A eurobond is, of course, a permanent mechanism. It also involves a permanent loss of control. Its size is very likely to be substantial. There would not be any point in issuing a small eurobond – it would not resolve the crisis. And unless Member States were to transfer some of their sovereignty to Brussels, all the inherent risks in the structure would come from non-compliance by national governments or parliaments. In other words, a eurobond perfectly matches the conditions set by the Constitutional Court for an arrangement that violates the German constitution.

What if the EU decided to create a fiscal union after all? The Constitutional Court already decided in its ruling on the Lisbon Treaty that this is not possible either. A fiscal union would require a referendum, in which the German electorate would decide to abolish the sovereign German state, and transfer sovereignty from Berlin to Brussels. Suffice to say, that this is not very likely to happen. So we have an impasse. No matter how you organise a future fiscal space in the eurozone, it will either be meaningless, or infringe the German constitution.

Moreover, the political hurdles have also gone up recently. Angela Merkel has ruled it out so forcefully that she cannot turn her back on this promise. Even the leaders of the opposition, who are more sympathetic to the idea, would find themselves constrained by the ruling.

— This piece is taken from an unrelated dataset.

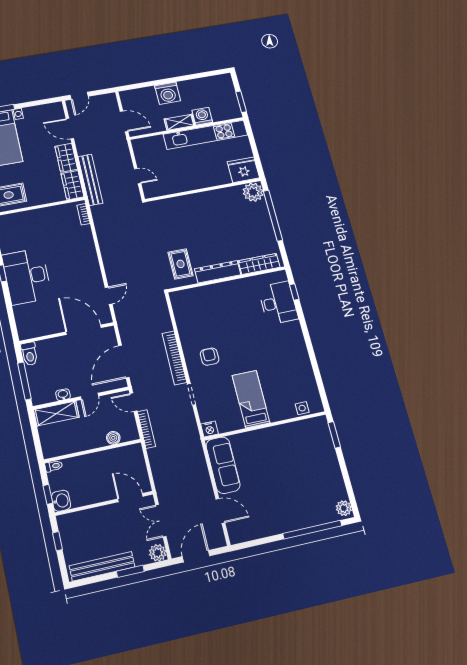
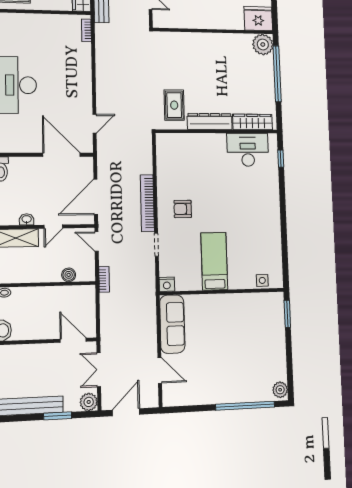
desk: (278, 303) -> (248, 150), moved, turned -90
armchair: (210, 357) -> (183, 209), turned -90
bookcase: (146, 429) -> (104, 279), width x0.64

What does this mean? First, the ruling significantly increases the probability of default by one or several Member States. This is a simple consequence of the Law of Large Numbers. There are now so many hurdles in place that a systemic accident is very likely to happen at some point. Do we really think the Bundestag, after having reluctantly accepted the need for a second Greek loan programme, will vote for a third? Or a second Portuguese or second Irish programme? Will they vote Yes once the EFSF starts buying bonds, or recapitalising banks? It takes a single No vote to trigger a default. When that happens, there will be no time left for diplomacy.

The ruling leaves a post-Stark ECB as the sole backstop that could prevent a break-up of the eurozone.